Dla rodziny Faradayów słowa te okazały się początkiem koszmaru, w jaki pewnego ponurego wieczoru zmieniło się ich życie."
***
***
Tytuł: Zły wpływ
Autor: Ramsey Campbell
Wydawnictwo: Replika
Liczba stron: 312
ISBN: 978-83-7674-149-9
***
Zmieniamy trochę klimat gatunku powieści i dziś na pierwszy ogień trafia nam horror - "Zły wpływ" Ramsey'a Campbella. Akcja książki ma miejsce w czasach współczesnych, na Wyspach Brytyjskich.
Queenie - najstarsza członkini rodziny, która samą swoją obecnością sieje grozę wśród pozostałych krewnych - umiera, pozostawiając jednak obietnicę iż nie odchodzi na zawsze. Wraz z nią zostaje pochowany medalik, w którym starsza kobieta ma schowany pukiel włosów swojej wnuczki - ośmioletniej Rowan. Niedługo po pogrzebie, w życiu małej Rowan pojawia się nowa przyjaciółka, nieco staromodna dziewczynka o imieniu Vicky.
Vicky ma duży wpływ na zachowanie Rowan. Dziewczynka, która do tej pory jest wcieleniem małego aniołka, staje się nagle zimna, buntuje się przeciwko wszystkim członkom swojej rodziny, nie słucha swojej matki Alison oraz zamyka się w sobie.
Alison z czasem zaczyna domyślać się przerażającej prawdy - spełnienia się obietnicy Queenie. Nikt natomiast nie chce jej uwierzyć, że stara kobieta powróciła do świata żywych w ciele jej malutkiej córeczki Rowan. Kobieta jest jednak pewna swoich podejrzeń i zaczyna walczyć o swoje dziecko. Czy uda jej się uwolnić Rowan od wpływu jaki wywiera na nią zza grobu Queenie?
Recenzja streszczająca treść musiała być krótka i zwięzła, gdyż zbyt dużo mogłabym zdradzić ujawniając więcej szczegółów. Horrory są jednym z gatunków, który należy do najchętniej przeze mnie czytanych. Mają tylko jeden minus - jeśli jest to naprawdę dobry horror, nie pójdę spać, dopóki nie skończę go czytać. Jest to taki mój osobisty miernik "jakości" horroru.

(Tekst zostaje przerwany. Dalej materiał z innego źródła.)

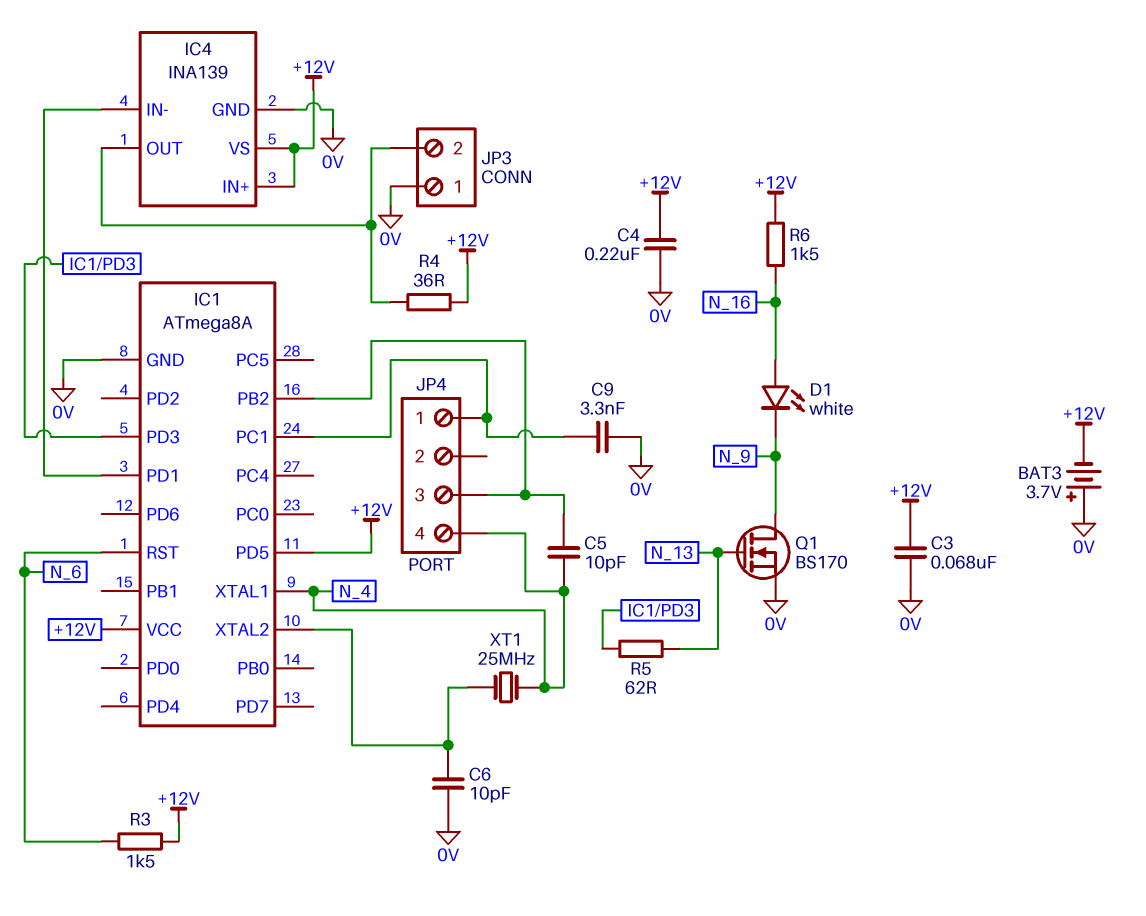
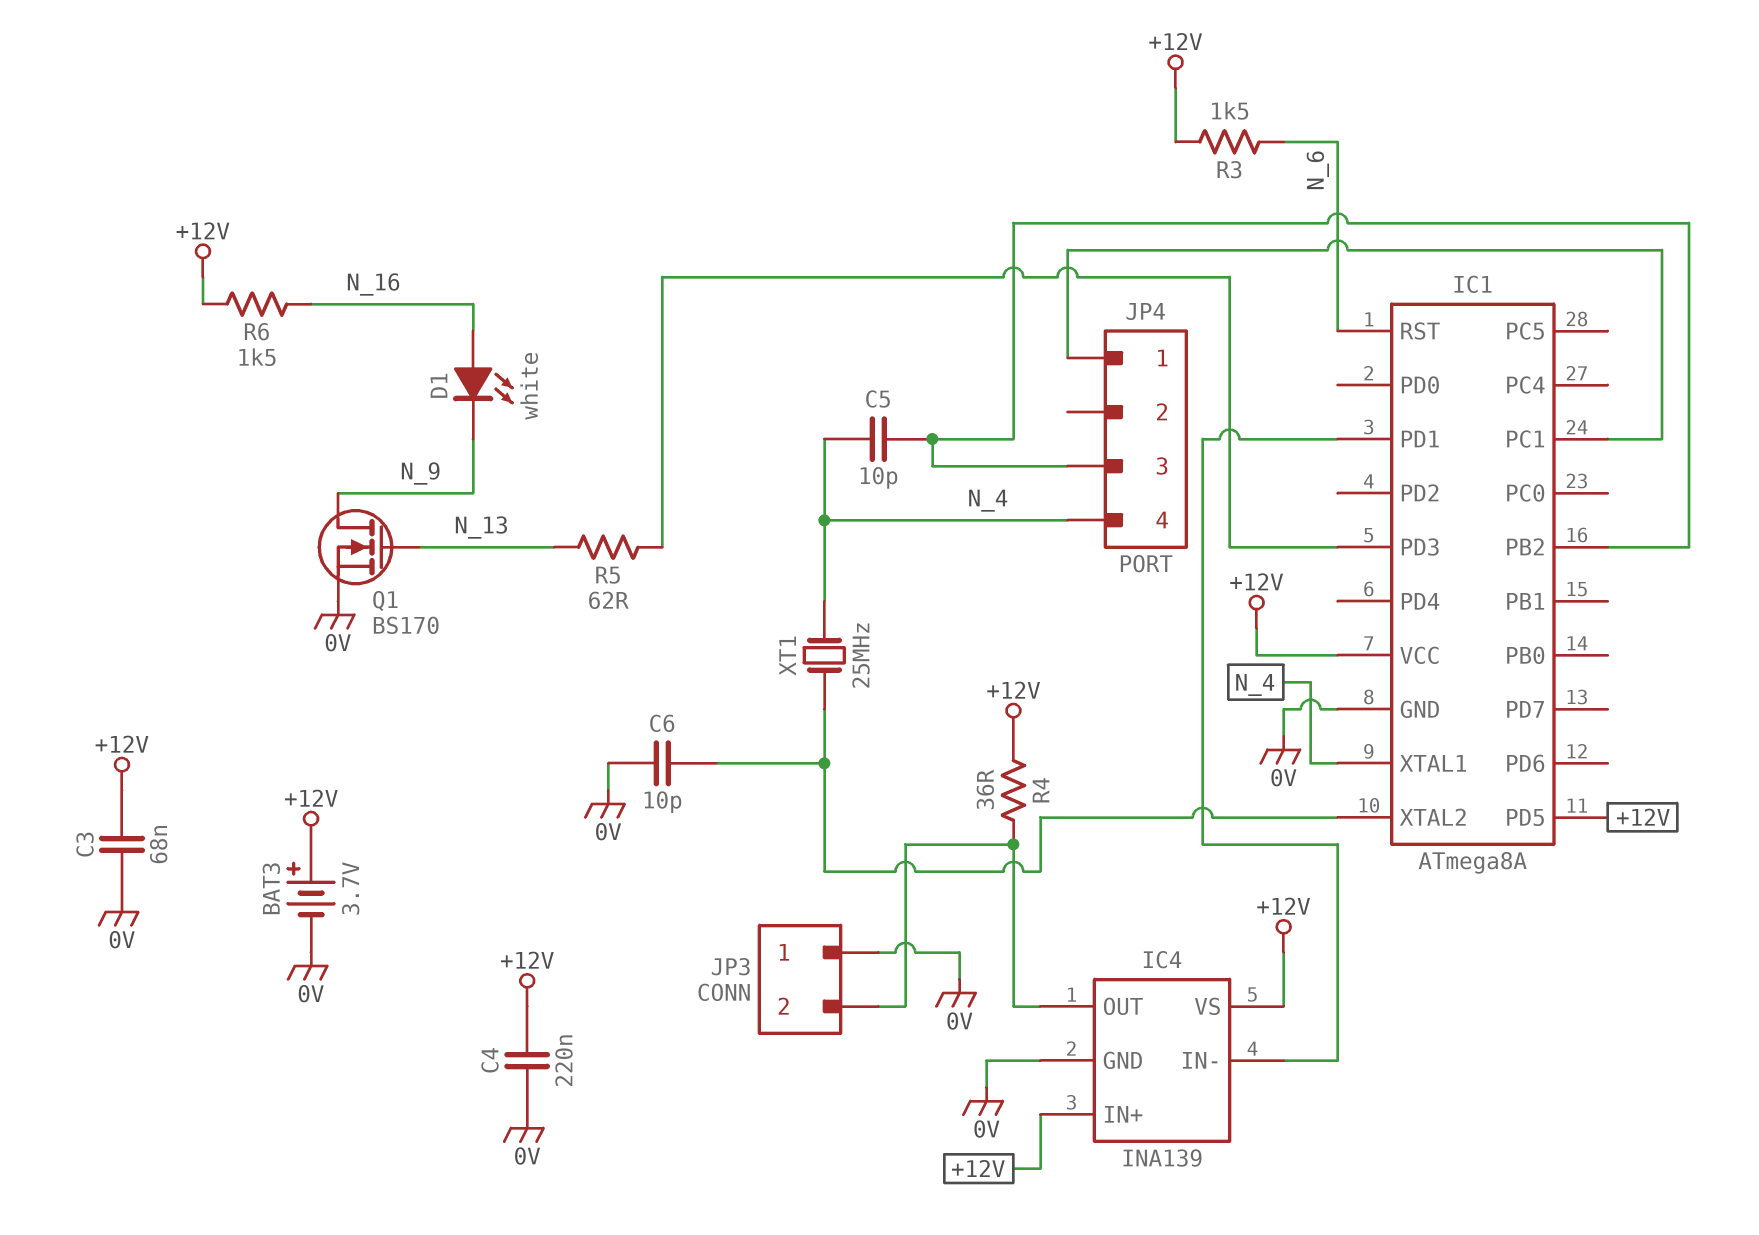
BAT3: 3.7V (plus 0V, minus +12V) -> 3.7V (plus +12V, minus 0V)
C9: 3.3nF (0V, IC1/PC1) -> none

W przypadku "Złego wpływu", nie dałabym rady iść spać bez dokończenia go. Horror jest naprawdę dobry. Nie należy on do typu "krwawych" ale do "psychologicznych" - moim zdaniem tych gorszych. Ramsey'owi Campbellowi brakuje dużo do mistrza ich gatunku - Stephena Kinga, ale muszę przyznać, że stanął na wysokości zadania. W niezwykły sposób, pozostawiający czytelnika w ciągłym napięciu, potrafi operować grozą, a i niekiedy przyprawia o ciarki.